3.) Not sure what to say about your existing commission business… I think it’s always a good discussion with the commission-based client to try an establish an appropriate fee for your service… if you can convert it to an asset-based fee, it’s a good way to go. Most of our clients, during that discussion, understood what we were trying to do.
When we left Wachovia, we did the same analysis… we were much more fee-based at Wachovia than you were, but we also had some clients that paid trails that were better off in an advisory relationship. Also, if you have clients in retirement accounts paying c-share expenses, the explanation is rather easy and there is obviously no issue with tax consequences, etc.
I don’t like having a firm between me and my revenue. We custody everything through Fidelity, and having the ability to keep 100% of my revenues, while spreading the responsibility among my partners for firm management and responsibilities, is a good mix. Lastly, we trade a large groups of portfolios in discretionary portfolio models… you can trade a large groups of accounts simultaneously within 30 minutes, giving you time to focus on other things.
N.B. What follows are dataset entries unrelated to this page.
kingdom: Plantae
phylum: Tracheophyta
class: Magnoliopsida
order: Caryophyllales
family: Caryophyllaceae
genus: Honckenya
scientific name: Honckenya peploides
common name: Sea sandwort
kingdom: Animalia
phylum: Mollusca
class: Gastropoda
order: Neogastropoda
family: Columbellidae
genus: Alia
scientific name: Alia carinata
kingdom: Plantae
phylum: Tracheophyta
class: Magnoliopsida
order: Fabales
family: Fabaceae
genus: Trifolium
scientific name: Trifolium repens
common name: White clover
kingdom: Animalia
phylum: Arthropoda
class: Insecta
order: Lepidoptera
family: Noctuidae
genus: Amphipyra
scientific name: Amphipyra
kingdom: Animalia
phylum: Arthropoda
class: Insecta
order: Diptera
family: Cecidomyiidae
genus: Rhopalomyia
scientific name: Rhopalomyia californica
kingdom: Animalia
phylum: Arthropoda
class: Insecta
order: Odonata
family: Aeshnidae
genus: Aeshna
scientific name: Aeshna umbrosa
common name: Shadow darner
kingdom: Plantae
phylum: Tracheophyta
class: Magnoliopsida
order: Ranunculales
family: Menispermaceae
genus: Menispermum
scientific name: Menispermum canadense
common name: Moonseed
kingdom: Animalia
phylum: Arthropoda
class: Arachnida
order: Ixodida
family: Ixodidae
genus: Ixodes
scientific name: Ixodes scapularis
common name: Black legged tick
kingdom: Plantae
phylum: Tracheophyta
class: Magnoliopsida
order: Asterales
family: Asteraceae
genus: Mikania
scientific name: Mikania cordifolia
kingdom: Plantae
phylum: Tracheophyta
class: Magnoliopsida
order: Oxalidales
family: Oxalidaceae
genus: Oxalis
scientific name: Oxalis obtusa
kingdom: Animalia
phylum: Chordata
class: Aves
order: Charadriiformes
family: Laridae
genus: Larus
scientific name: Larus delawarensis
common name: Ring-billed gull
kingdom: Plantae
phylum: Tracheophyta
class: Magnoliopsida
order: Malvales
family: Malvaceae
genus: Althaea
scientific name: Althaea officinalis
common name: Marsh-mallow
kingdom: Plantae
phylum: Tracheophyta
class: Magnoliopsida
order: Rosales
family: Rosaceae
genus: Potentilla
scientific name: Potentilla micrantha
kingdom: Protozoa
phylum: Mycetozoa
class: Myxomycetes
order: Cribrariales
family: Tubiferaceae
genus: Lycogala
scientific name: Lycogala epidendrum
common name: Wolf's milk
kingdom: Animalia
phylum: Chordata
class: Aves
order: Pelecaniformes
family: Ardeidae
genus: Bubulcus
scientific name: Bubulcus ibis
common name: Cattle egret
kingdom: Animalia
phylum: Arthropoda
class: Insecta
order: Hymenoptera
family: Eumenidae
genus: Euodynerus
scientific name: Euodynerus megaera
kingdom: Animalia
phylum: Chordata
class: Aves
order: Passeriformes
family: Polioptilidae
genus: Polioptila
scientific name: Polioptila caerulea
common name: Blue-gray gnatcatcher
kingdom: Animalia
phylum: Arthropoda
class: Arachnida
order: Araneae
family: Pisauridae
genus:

We grew up in the BD world also… there was a point where we couldn’t stand it any longer, and we just left. I feel for the advisors stuck with Wachovia, but it truly is your choice to stay, or go. 5 of us chose to leave almost 3 years ago following the merger between Pru and Wachovia. It was truly the right decision.
Don’t discount the RIA route without talking with someone from Fidelity or Schwab. Run the numbers concerning what you could charge some of your commissioned accounts, examine your trail business, and see where you could convert. It might give you several more options to consider.
Fidelity does offer a bundled RIA/BD platform known as ‘Hybrid One’ - you might give them a call and see if it’s worth your time. I know that it doesn’t essentially combine your BD and RIA businesses, however, I do think it allows for a bundled technology platform for the management on both sides of the business - both commission and fee.